Brasília, 3 de junho de 2025 — O Senado Federal decidiu bancar com dinheiro público uma viagem internacional que beira a apologia ao golpismo. Uma comitiva oficial de parlamentares brasileiros partirá nos próximos dias rumo aos Estados Unidos, com a missão declarada de “verificar violações de direitos humanos” contra três mulheres presas por imigração ilegal no Texas — todas envolvidas nos atos terroristas de 8 de janeiro de 2023, que atacaram os três poderes da República em Brasília.
A iniciativa foi aprovada pela Comissão de Direitos Humanos do Senado, após requerimento apresentado pelo senador Eduardo Girão, do partido Novo do Ceará, um dos nomes mais ativos na narrativa revisionista da extrema-direita brasileira. A viagem será totalmente custeada pelos cofres do Congresso Nacional, em um momento de crise fiscal e contenção de gastos para áreas sociais e essenciais.
Fuga golpista financiada com dinheiro público
As três mulheres citadas — Michely Paiva Alves, Rosana Maciel Gomes e Raquel Lopes de Souza — estão detidas desde 21 de janeiro de 2023 em um centro de detenção para imigrantes em El Paso, no Texas, um dia após a posse de Donald Trump como presidente dos Estados Unidos. Elas fugiram do Brasil para evitar o cumprimento de penas impostas pelo Supremo Tribunal Federal (STF) e foram presas ao tentar entrar nos EUA sem documentação.
As detenções ocorreram após elas deixarem o país na esteira das condenações por crimes como golpe de Estado, abolição violenta do Estado Democrático de Direito, dano qualificado com violência, associação criminosa armada e deterioração de patrimônio tombado — entre outros. Mesmo assim, o senador Girão defende que o Senado brasileiro deve atuar como espécie de tutor internacional das detentas, alegando “perseguição política” e exigindo a “responsabilização de todos os envolvidos nesses atos arbitrários”.

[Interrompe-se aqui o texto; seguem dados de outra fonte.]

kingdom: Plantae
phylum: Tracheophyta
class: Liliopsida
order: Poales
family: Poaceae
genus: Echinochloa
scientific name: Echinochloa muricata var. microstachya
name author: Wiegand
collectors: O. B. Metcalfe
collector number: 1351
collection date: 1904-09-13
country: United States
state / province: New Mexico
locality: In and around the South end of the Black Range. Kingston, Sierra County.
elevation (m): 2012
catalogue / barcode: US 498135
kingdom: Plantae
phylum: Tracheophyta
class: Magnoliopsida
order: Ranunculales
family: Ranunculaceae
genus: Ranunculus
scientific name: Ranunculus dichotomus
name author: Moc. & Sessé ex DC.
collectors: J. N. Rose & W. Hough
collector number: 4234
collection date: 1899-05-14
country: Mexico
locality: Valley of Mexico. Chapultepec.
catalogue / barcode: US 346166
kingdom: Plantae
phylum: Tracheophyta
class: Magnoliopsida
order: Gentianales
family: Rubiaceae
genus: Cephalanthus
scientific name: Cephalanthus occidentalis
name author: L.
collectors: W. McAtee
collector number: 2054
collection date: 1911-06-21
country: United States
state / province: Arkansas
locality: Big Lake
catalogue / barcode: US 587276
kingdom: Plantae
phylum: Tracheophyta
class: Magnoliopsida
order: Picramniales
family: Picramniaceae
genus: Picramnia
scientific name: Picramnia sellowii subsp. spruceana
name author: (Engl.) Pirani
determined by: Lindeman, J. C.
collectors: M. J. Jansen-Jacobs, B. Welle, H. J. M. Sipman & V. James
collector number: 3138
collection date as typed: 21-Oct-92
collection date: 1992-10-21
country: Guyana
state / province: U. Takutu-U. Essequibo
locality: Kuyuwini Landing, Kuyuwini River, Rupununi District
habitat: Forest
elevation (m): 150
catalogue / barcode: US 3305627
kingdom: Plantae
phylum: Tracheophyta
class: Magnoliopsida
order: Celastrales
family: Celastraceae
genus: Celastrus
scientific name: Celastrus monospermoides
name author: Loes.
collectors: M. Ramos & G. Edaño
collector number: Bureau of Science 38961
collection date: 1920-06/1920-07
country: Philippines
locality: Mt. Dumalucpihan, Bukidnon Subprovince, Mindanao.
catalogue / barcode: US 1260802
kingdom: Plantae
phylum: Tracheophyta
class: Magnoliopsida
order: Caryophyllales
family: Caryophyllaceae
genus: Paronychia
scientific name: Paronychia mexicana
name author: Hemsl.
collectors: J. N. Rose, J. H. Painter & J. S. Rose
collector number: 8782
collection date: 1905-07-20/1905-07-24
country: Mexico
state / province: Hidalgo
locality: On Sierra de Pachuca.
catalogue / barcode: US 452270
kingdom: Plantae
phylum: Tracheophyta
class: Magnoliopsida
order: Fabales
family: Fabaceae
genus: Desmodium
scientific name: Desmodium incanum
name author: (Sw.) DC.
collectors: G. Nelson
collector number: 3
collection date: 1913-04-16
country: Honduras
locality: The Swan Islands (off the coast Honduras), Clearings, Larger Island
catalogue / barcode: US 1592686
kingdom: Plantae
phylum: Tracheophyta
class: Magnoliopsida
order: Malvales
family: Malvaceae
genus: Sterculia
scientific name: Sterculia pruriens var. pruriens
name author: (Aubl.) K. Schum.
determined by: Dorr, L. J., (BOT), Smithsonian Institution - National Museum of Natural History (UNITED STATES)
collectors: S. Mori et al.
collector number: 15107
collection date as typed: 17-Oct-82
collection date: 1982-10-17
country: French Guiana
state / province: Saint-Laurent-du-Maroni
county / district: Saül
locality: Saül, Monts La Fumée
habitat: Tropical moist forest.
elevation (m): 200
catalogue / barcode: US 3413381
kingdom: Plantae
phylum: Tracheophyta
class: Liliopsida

Reescrevendo a história a serviço do bolsonarismo
A retórica de Girão, já conhecida por distorcer fatos e se alinhar às pautas da extrema-direita internacional, tem como base a alegação de que as três mulheres “somente adentraram em um prédio para se proteger das bombas que eram ateadas por helicópteros”. Não há, evidentemente, qualquer prova ou indício de que isso tenha ocorrido. Ao contrário: todas já foram condenadas pelo STF, com base em provas materiais, vídeos, depoimentos e interceptações.
A proposta da comitiva se baseia em uma tese insustentável de que os EUA estariam violando direitos humanos ao manter as presas em um centro de detenção de imigração. Ignora-se o fato de que a entrada ilegal no território norte-americano é crime tipificado, e que as prisões seguem os trâmites legais da administração de imigração dos EUA.
Além disso, Girão tenta incluir na narrativa a figura de Cristiane da Silva, deportada ao Brasil após tentativa frustrada de asilo. Condenada por associação criminosa e incitação ao crime, Cristiane é mais uma das personagens de uma trama farsesca que tenta transformar criminosas em vítimas e golpistas em refugiadas políticas.
Missão “humanitária” ou propaganda disfarçada?
Na prática, a missão tem todos os contornos de uma viagem ideológica disfarçada de ação institucional. Um tour de solidariedade golpista financiado com dinheiro do contribuinte. A justificativa formal da comitiva é “avaliar condições de encarceramento e investigar denúncias de abusos”, mas o pano de fundo é escandalosamente claro: reforçar a narrativa de que os condenados do 8 de janeiro são perseguidos políticos, e não criminosos com sentenças transitadas em julgado.
A viagem, bancada pelo Congresso Nacional, não teve orçamento divulgado. Tampouco se sabe quais senadores farão parte da comitiva, além de Girão. A Comissão de Direitos Humanos do Senado não se pronunciou sobre o ineditismo de enviar uma missão para averiguar prisões legais realizadas por um dos principais aliados diplomáticos do Brasil — os Estados Unidos.
O uso político da asfixia democrática
A tentativa de criar mártires golpistas fora do país é mais uma peça no xadrez internacional da desinformação. Com a viagem, Girão sinaliza às alas mais radicais do bolsonarismo que o Senado pode ser usado como palco e escudo — inclusive no exterior. Trata-se de um aceno à direita global, que tem visto no Brasil um terreno fértil para narrativas conspiratórias e ações coordenadas contra instituições democráticas.
Enquanto isso, o país assiste inerte ao desmonte de políticas sociais, à fome que volta a crescer, e à escalada da desigualdade. Mas há verba e empenho institucional para visitar presas golpistas nos Estados Unidos. Um símbolo perfeito de prioridades invertidas.